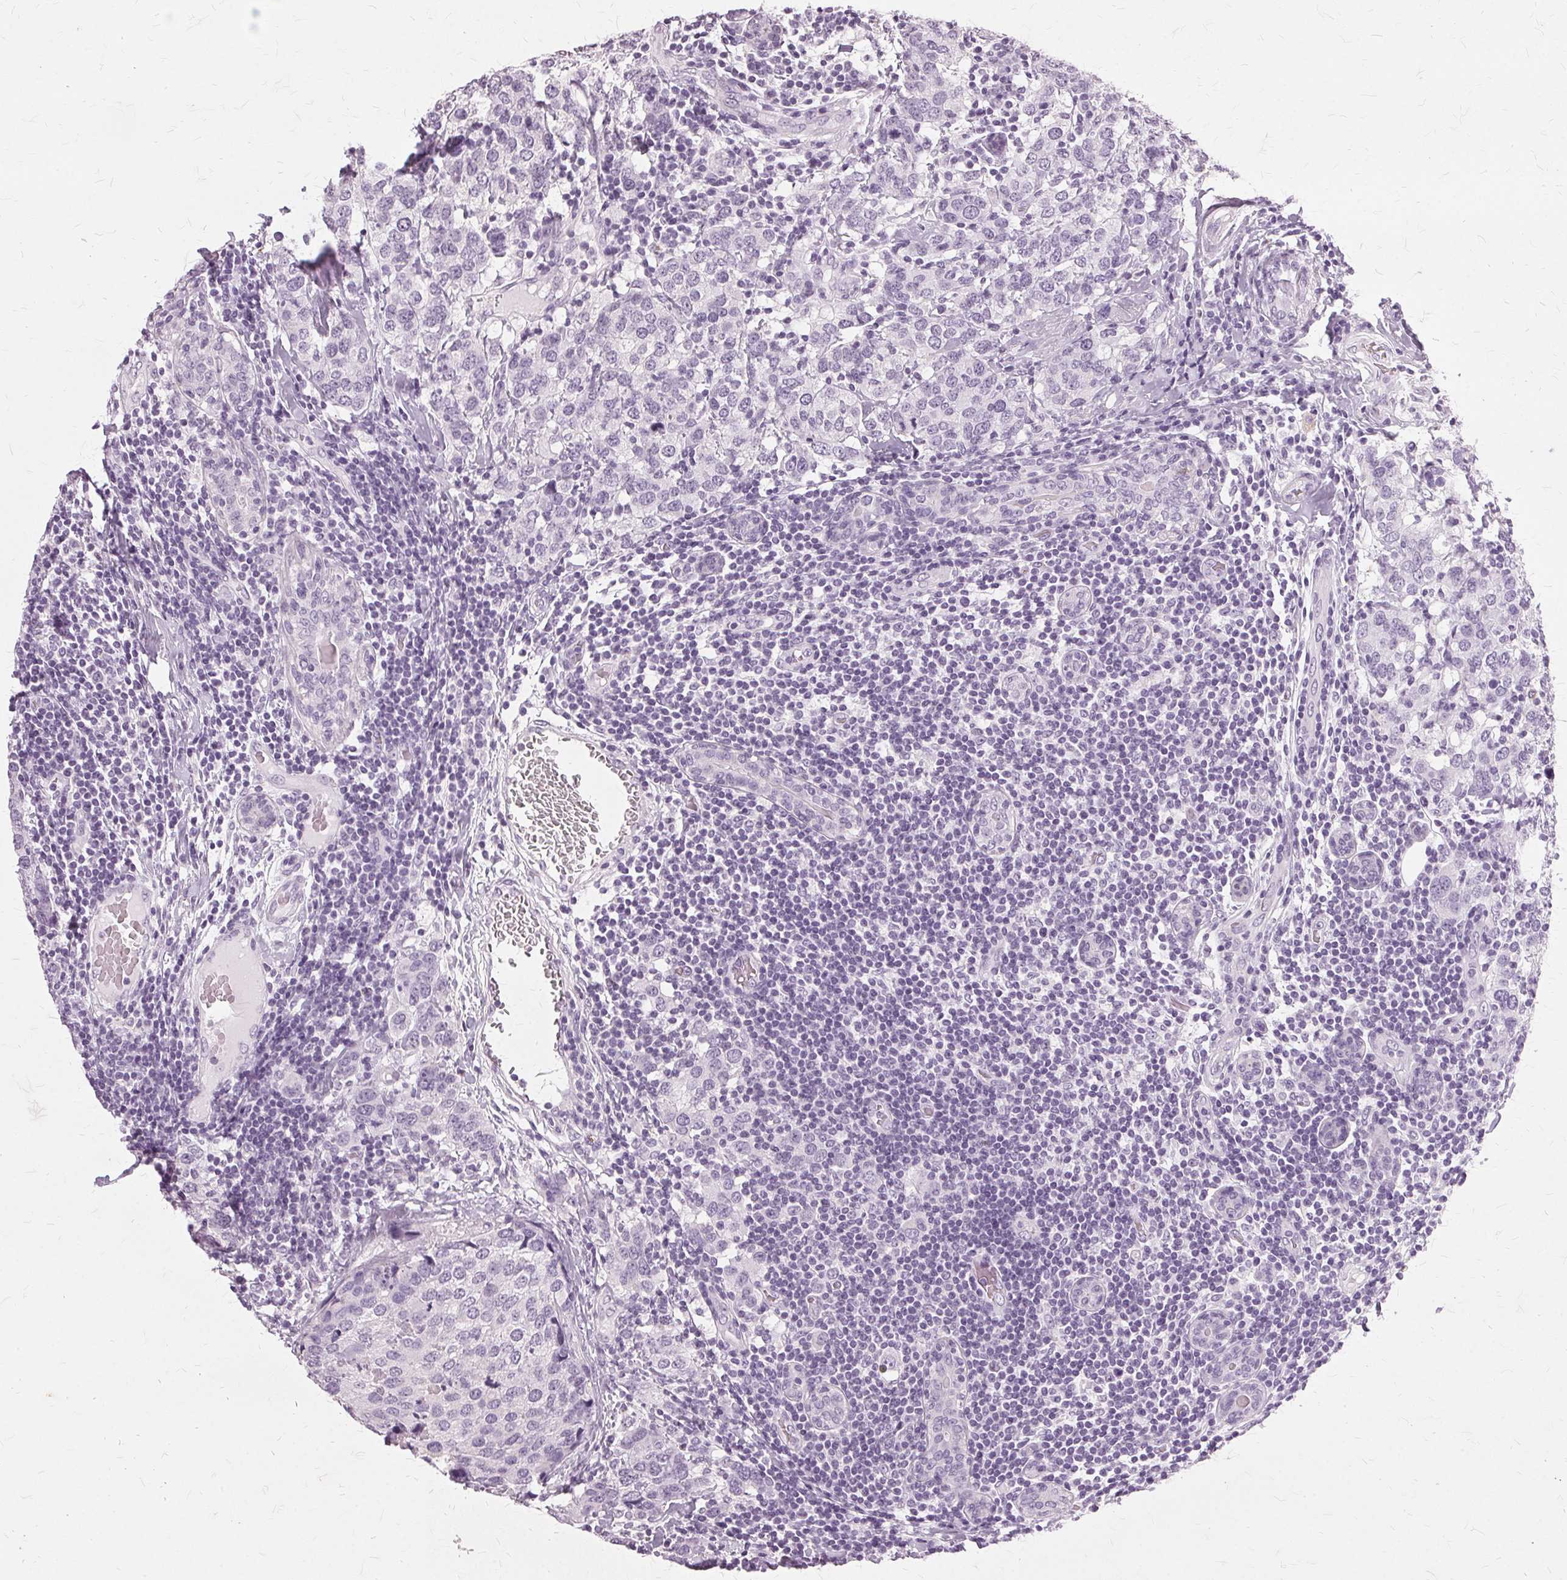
{"staining": {"intensity": "negative", "quantity": "none", "location": "none"}, "tissue": "breast cancer", "cell_type": "Tumor cells", "image_type": "cancer", "snomed": [{"axis": "morphology", "description": "Lobular carcinoma"}, {"axis": "topography", "description": "Breast"}], "caption": "Immunohistochemical staining of human breast cancer shows no significant expression in tumor cells.", "gene": "SLC45A3", "patient": {"sex": "female", "age": 59}}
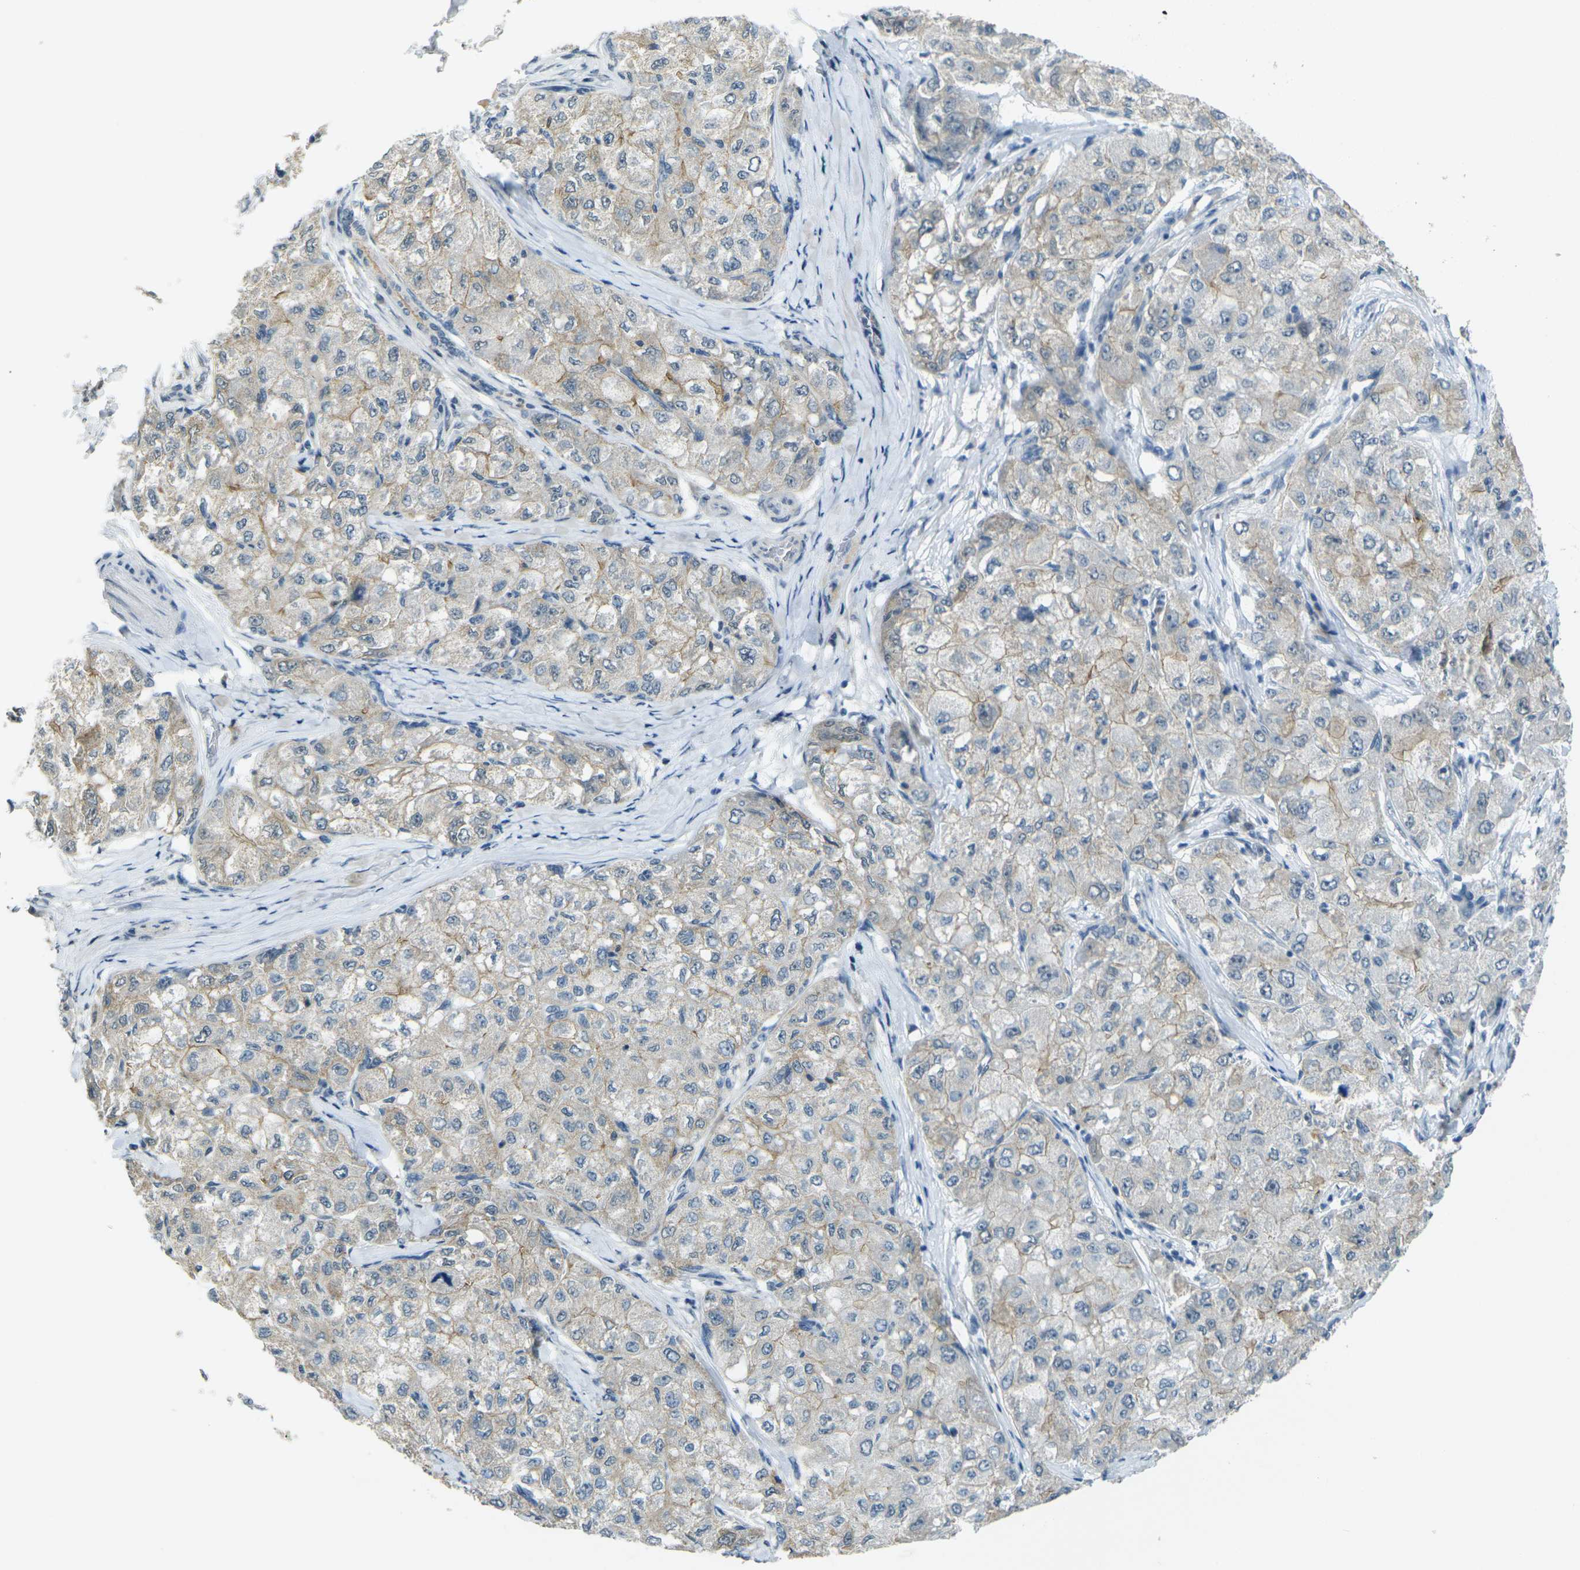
{"staining": {"intensity": "weak", "quantity": "25%-75%", "location": "cytoplasmic/membranous"}, "tissue": "liver cancer", "cell_type": "Tumor cells", "image_type": "cancer", "snomed": [{"axis": "morphology", "description": "Carcinoma, Hepatocellular, NOS"}, {"axis": "topography", "description": "Liver"}], "caption": "The histopathology image demonstrates staining of liver cancer (hepatocellular carcinoma), revealing weak cytoplasmic/membranous protein staining (brown color) within tumor cells.", "gene": "SPTBN2", "patient": {"sex": "male", "age": 80}}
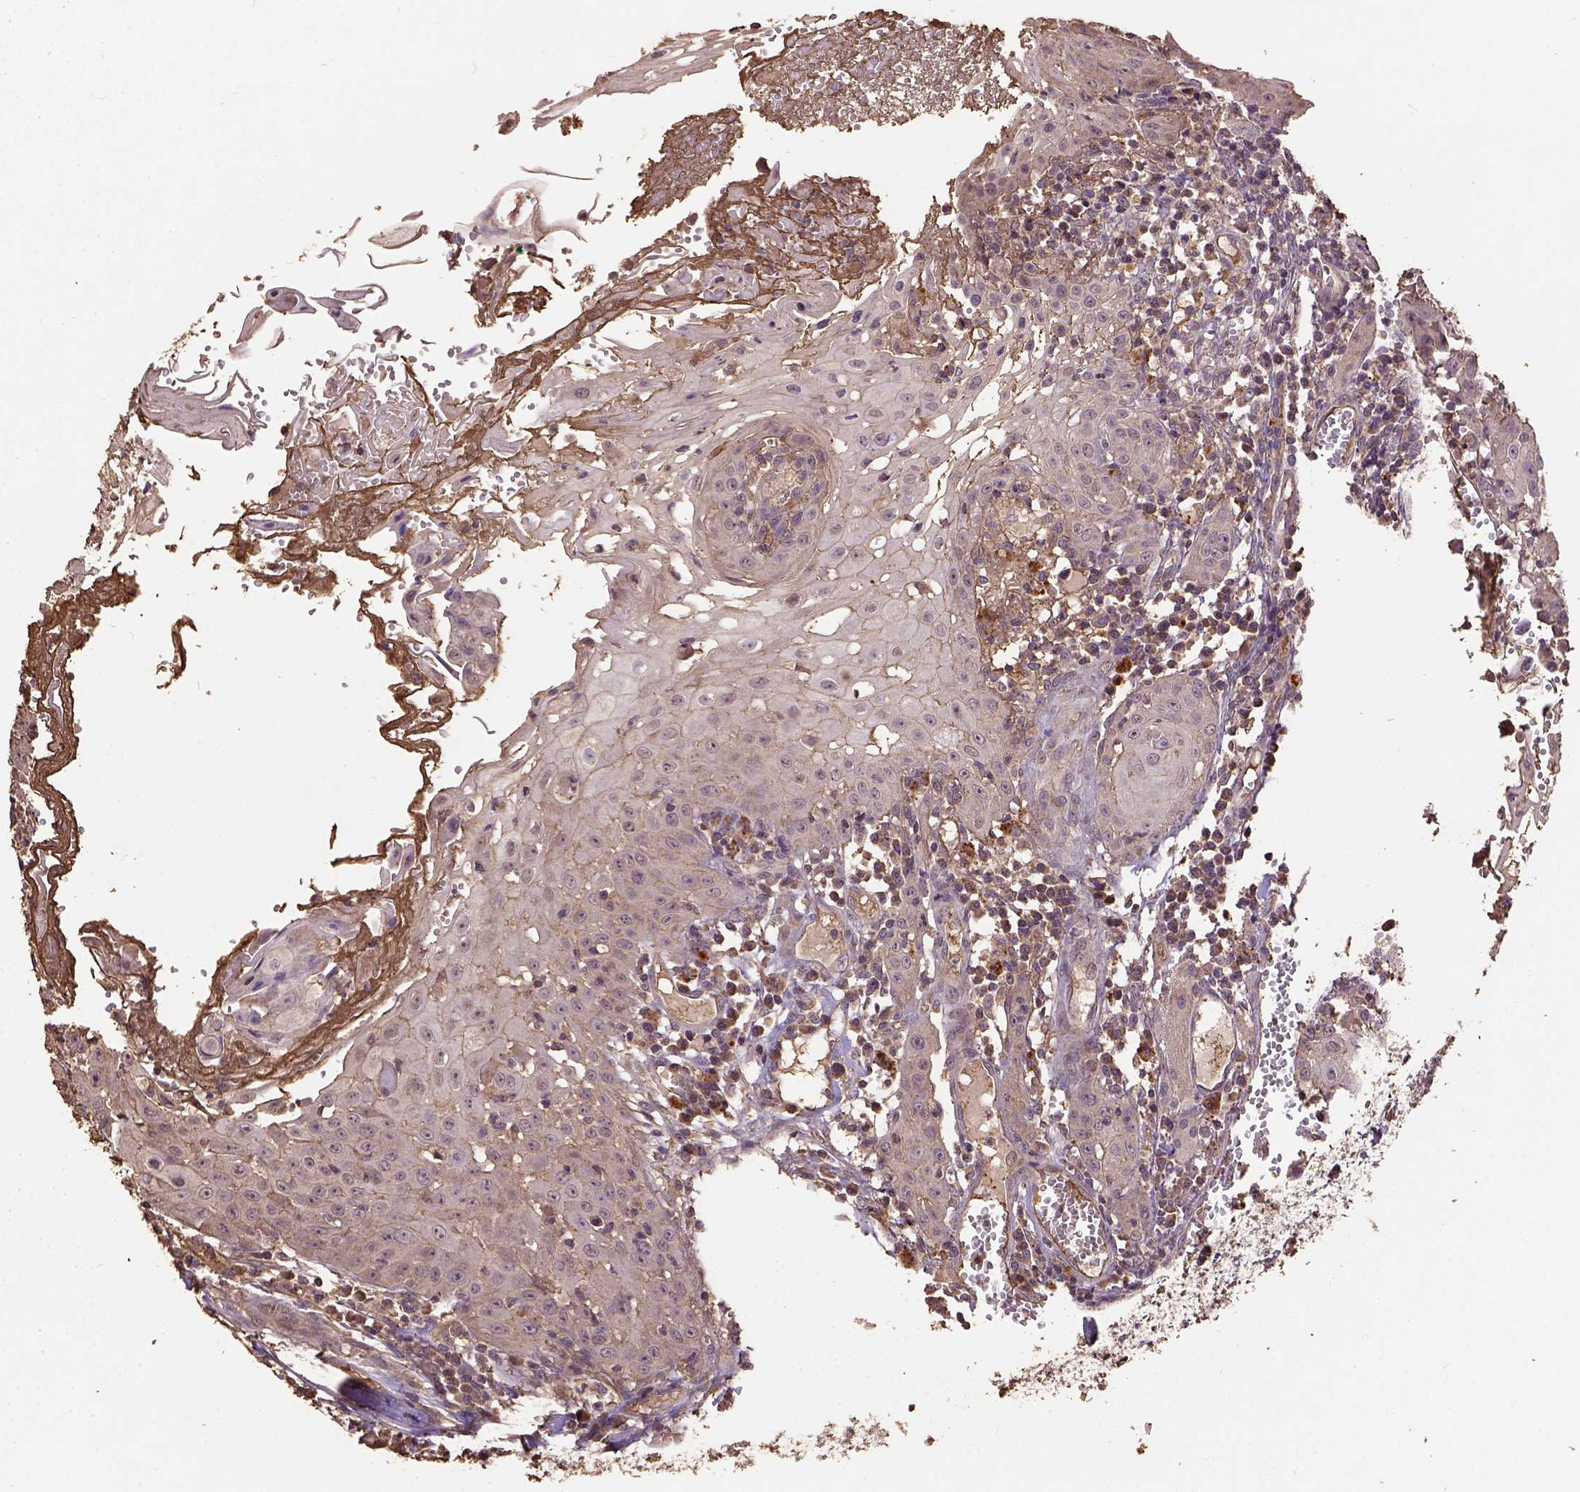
{"staining": {"intensity": "weak", "quantity": ">75%", "location": "cytoplasmic/membranous"}, "tissue": "head and neck cancer", "cell_type": "Tumor cells", "image_type": "cancer", "snomed": [{"axis": "morphology", "description": "Squamous cell carcinoma, NOS"}, {"axis": "topography", "description": "Head-Neck"}], "caption": "Immunohistochemical staining of human head and neck cancer (squamous cell carcinoma) shows weak cytoplasmic/membranous protein expression in about >75% of tumor cells. Nuclei are stained in blue.", "gene": "ATP1B3", "patient": {"sex": "female", "age": 80}}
════════
- WHAT YOU HAVE TO DO: Could you retype the whole listing word for word, minus its pictures?

- ANSWER TO THIS EXERCISE:
{"staining": {"intensity": "negative", "quantity": "none", "location": "none"}, "tissue": "breast cancer", "cell_type": "Tumor cells", "image_type": "cancer", "snomed": [{"axis": "morphology", "description": "Lobular carcinoma"}, {"axis": "topography", "description": "Breast"}], "caption": "Immunohistochemical staining of human breast cancer shows no significant expression in tumor cells.", "gene": "SLC45A3", "patient": {"sex": "female", "age": 59}}
{"staining": {"intensity": "weak", "quantity": "25%-75%", "location": "cytoplasmic/membranous"}, "tissue": "liver cancer", "cell_type": "Tumor cells", "image_type": "cancer", "snomed": [{"axis": "morphology", "description": "Carcinoma, Hepatocellular, NOS"}, {"axis": "topography", "description": "Liver"}], "caption": "The histopathology image demonstrates staining of liver cancer (hepatocellular carcinoma), revealing weak cytoplasmic/membranous protein staining (brown color) within tumor cells.", "gene": "SPTBN2", "patient": {"sex": "male", "age": 80}}
{"staining": {"intensity": "weak", "quantity": ">75%", "location": "cytoplasmic/membranous"}, "tissue": "head and neck cancer", "cell_type": "Tumor cells", "image_type": "cancer", "snomed": [{"axis": "morphology", "description": "Squamous cell carcinoma, NOS"}, {"axis": "topography", "description": "Head-Neck"}], "caption": "Immunohistochemical staining of human head and neck cancer (squamous cell carcinoma) shows weak cytoplasmic/membranous protein expression in about >75% of tumor cells. Nuclei are stained in blue.", "gene": "ATP1B3", "patient": {"sex": "female", "age": 80}}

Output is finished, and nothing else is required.